The Cast and What They’re Not Given

DeForest Kelley’s McCoy is brought back to the Enterprise against his will, furious about it, and given approximately three scenes in which to be furious before the film moves on to documenting V’Ger’s architecture. Leonard Nimoy’s Spock arrives from Vulcan having failed to achieve Kolinahr — the Vulcan discipline of complete emotional purging — which should be a rich character premise. The failure is mentioned, its significance gestured at, and then set aside in favor of the mission. William Shatner’s Kirk is given a conflict about whether he made the right choice to manipulate his way back to command of the Enterprise, and this conflict is raised in the first act and then functionally abandoned.

Three strong character setups. None of them developed. The film had the material for a genuine examination of who these people had become after the events of the television series and chose instead to show you the ship from every available angle.

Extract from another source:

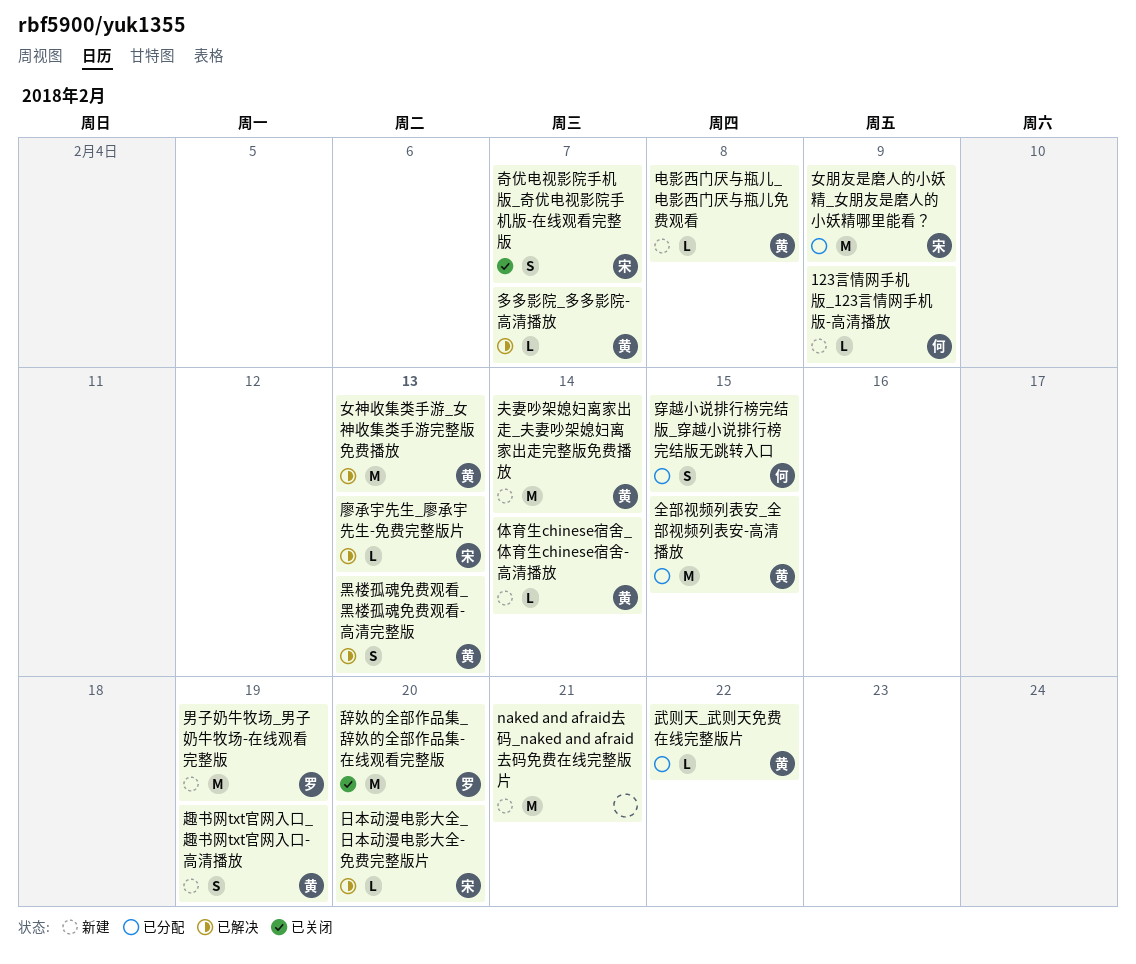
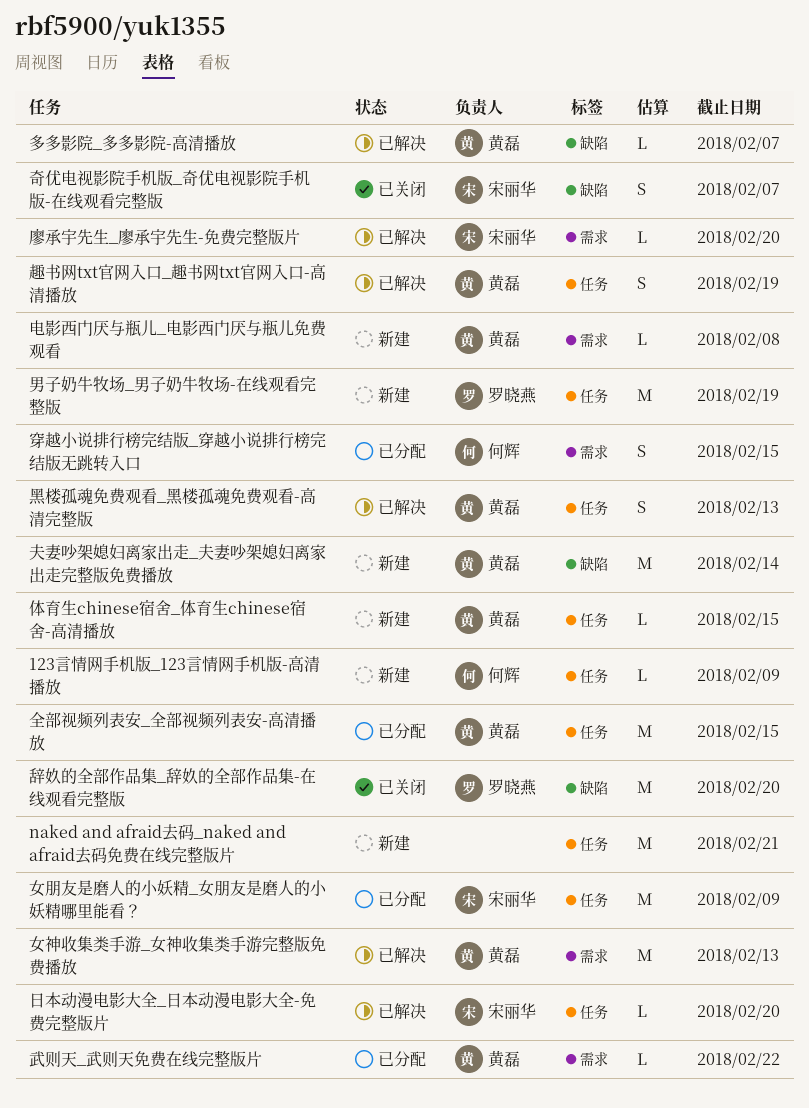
体育生chinese宿舍_体育生chinese宿舍-高清播放, due: Feb 14 -> Feb 15
廖承宇先生_廖承宇先生-免费完整版片, due: Feb 13 -> Feb 20
趣书网txt官网入口_趣书网txt官网入口-高清播放, status: 新建 -> 已解决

The Wrath of Khan — released three years later — corrected all of this. Nicholas Meyer understood the series as a story about people rather than as a franchise requiring visual commemoration. His Kirk faces genuine mortality. His Spock makes a sacrifice with earned weight. His McCoy is present as a full character rather than a cameo. The contrast between the two films is the clearest demonstration of what TMP got wrong.

For Writers
Star Trek TMP demonstrates what happens when reverence for a property replaces engagement with its characters. The film treats the Enterprise and her crew as sacred objects to be presented rather than as the foundation of a story. Sacred objects don’t generate drama. Characters with problems, relationships under pressure, choices with real costs — these generate drama. Any adaptation that treats its source material as sacred and its characters as icons rather than people will produce the same result: beautiful and inert.

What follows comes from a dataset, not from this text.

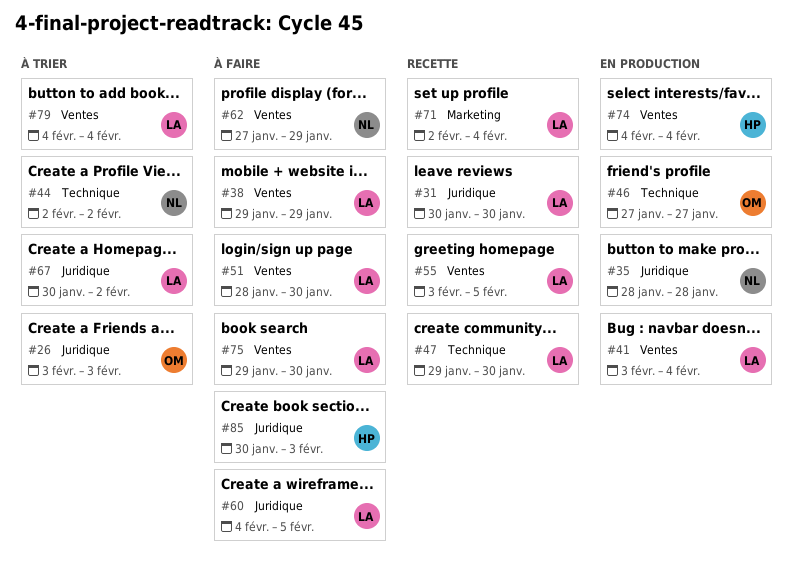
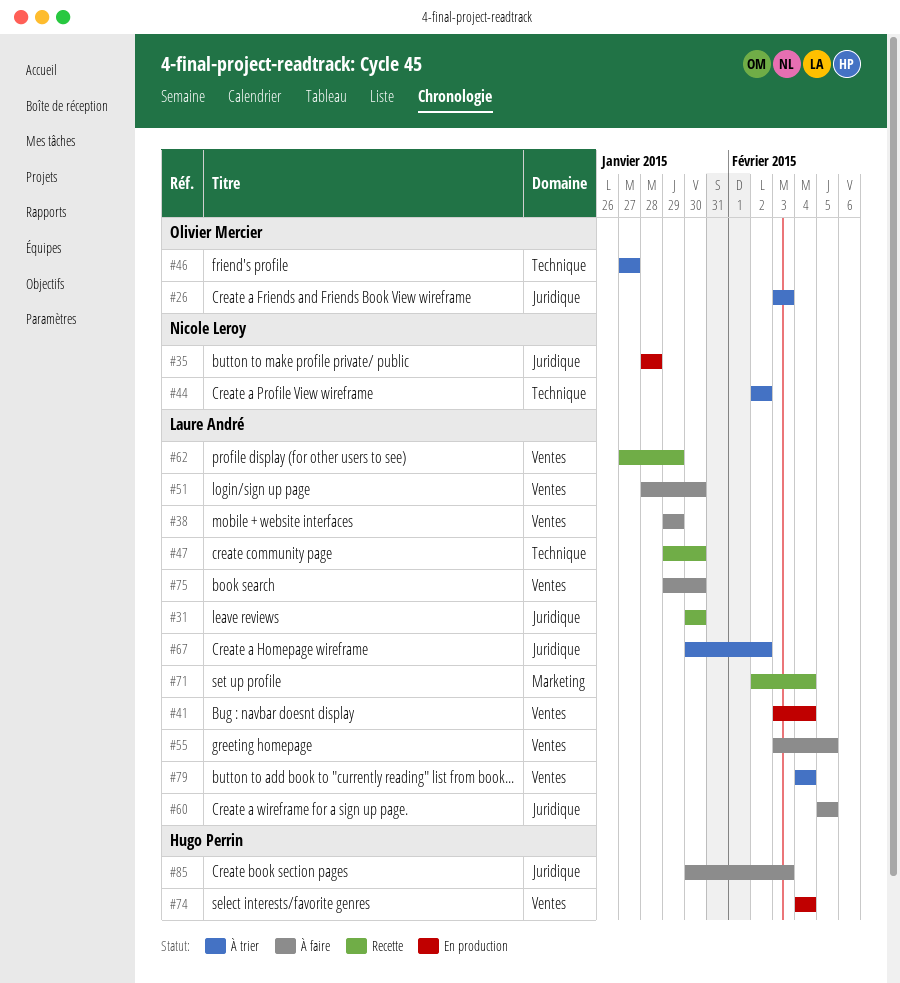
#46, status: En production -> À trier
#55, status: Recette -> À faire
#60, start: Feb 4 -> Feb 5
#62, status: À faire -> Recette
#62, owner: Nicole Leroy -> Laure André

The V’Ger Concept and Its Squandered Potential

The central idea — a Voyager probe returned as a massive alien intelligence, incomprehensible scale achieved through contact with a machine civilization that took the probe’s mission parameters and executed them at civilizational level — is genuine science fiction. The concept is internally coherent, extrapolates from real technology in ways that feel possible, and generates real philosophical questions about the nature of consciousness and the relationship between tool and creator.

V’Ger’s quest — to find its creator, to join with organic intelligence, to evolve beyond machine consciousness — is the film’s most interesting element and the one given the least time relative to the fly-around sequences. Decker’s merger with the evolved Ilia probe to create something new is the film’s most Star Trek moment: the optimistic belief that consciousness can transcend its origins, that the meeting of human and machine might produce something better than either. It arrives in the final minutes and has approximately four minutes of screen time.

A film that spent its runtime on the characters and the V’Ger concept rather than on photographic tributes to the Enterprise redesign would have been a significant Star Trek film. The screenplay had the material. The production chose wrong.

Goldsmith’s Score

Jerry Goldsmith’s score is the film’s one unambiguous achievement. The Enterprise theme — used as the main title theme for Star Trek: The Next Generation throughout its television run — originated here and is one of the great pieces of franchise music in cinema history. The score communicates grandeur, exploration, and the specific emotional register of Star Trek’s optimistic humanism better than anything else in the film.

The score is also doing more than its share of the film’s experiential work. In the fly-around sequences, Goldsmith’s music is the reason those sequences feel significant rather than merely prolonged. Remove the score and the experience of watching the Enterprise filmed from every angle becomes obviously what it is: an advertisement for a redesign. The score generates meaning that the images alone cannot sustain.